Noting that the originally planned building, which was never built, would have stood at 793.5 meters (2,603 feet) above sea level, and that the highest point of the hill was at 796 meters (2,611.5 feet) above sea level, the committee ordered that the height of the police station be reduced by six meters (9.7 feet) to a maximum of 791 meters (2,595 feet) above sea level, so as not to block views to the Judean Desert and beyond.

View from Mitzpe-Tel in southeast Jerusalem to the Temple Mount (on the left) and Mount of Olives (lit up by the setting sun), March 6, 2023. (Sue Surkes/Times of Israel)

The committee also limited the number of holding cells to three.

It rejected a suggestion that the public be allowed onto a viewing deck on the police station roof, for security reasons.

The existing police station, just below Mitzpe-Tel in southeast Jerusalem, March 6, 2023. (Sue Surkes/Times of Israel)

The Jerusalem Municipality, whose planning committee greenlighted the construction before the district planning committee did, said in a statement that — like the residents and the local neighborhood council — Mayor Moshe Lion and the council were committed to preserving the hill and its flowers, but that a police station was critical for the safety of both the nearby neighborhoods.

In its submission opposing the plan, local residents, who collected over 1,000 petition signatures, said the site not only attracted thousands of visitors during the lupine blooming period but served as a green backyard all year round, enabling people of all ages to take part in outdoor activities — as evidenced by makeshift ovens, seating and other facilities that have been created over the years.

The importance of preserving the open space only increased in light of plans to build thousands of additional housing units in the immediate vicinity, they added.

An undated photo shows night lighting from the existing police station (left) and from the East Talpiot neighborhood of Jerusalem (on the right) on a snowy evening.
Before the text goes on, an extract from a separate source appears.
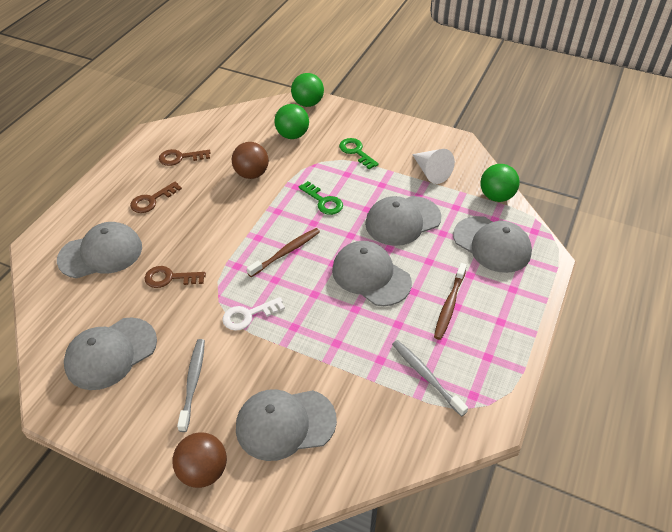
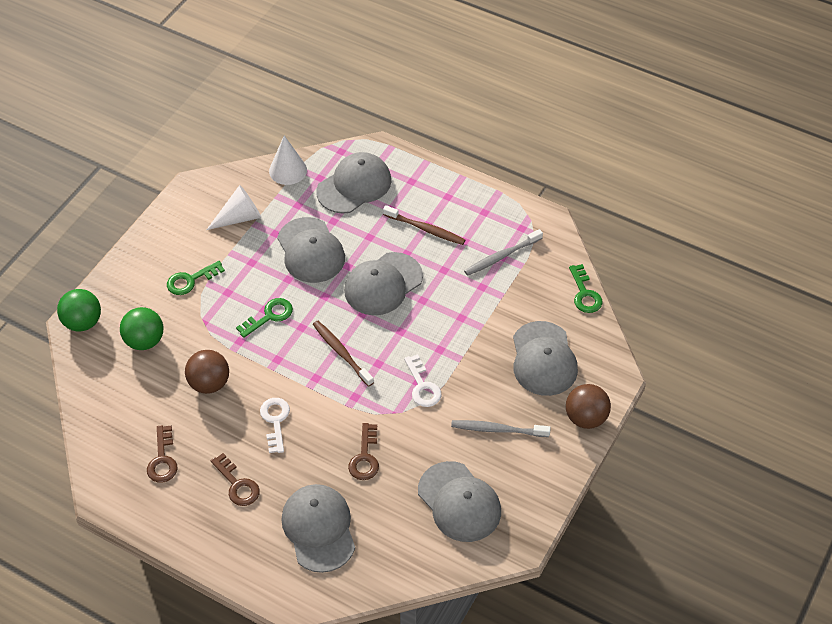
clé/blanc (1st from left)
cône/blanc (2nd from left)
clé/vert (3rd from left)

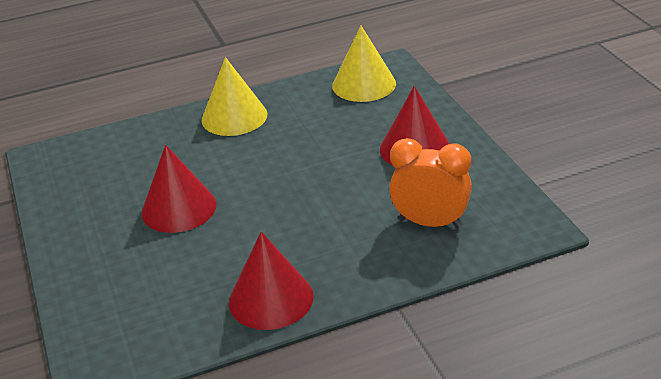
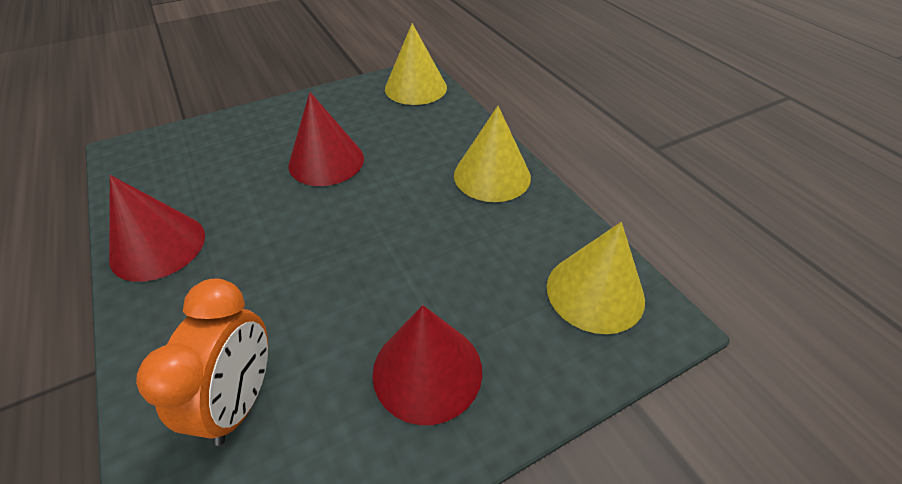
cône/jaune (1st from left)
Residents fear light pollution from a new, larger police complex to built on Mitzpe-Tel. (Gadi Dahan)

“There’s a great richness of flora where they’re intending to build,” said tour guide Gadi Dahan, one of the campaign leaders, pledging that the fight to save the whole hill would continue.

Dahan dismissed claims by the mayor and municipality that they were protecting the site, noting that the council had already allowed large trucks to park on the western edge of the hill, destroying the rich flora there.

A truck park at the northern end of the Mitzpe-Tel site. (Gadi Dahan)

“It’s the same story with all the urban nature sites in Jerusalem,” he went on. “Within the past two years, we’ve lost 4.5 out of six such sites in the neighborhood to development, all with the encouragement of the mayor.”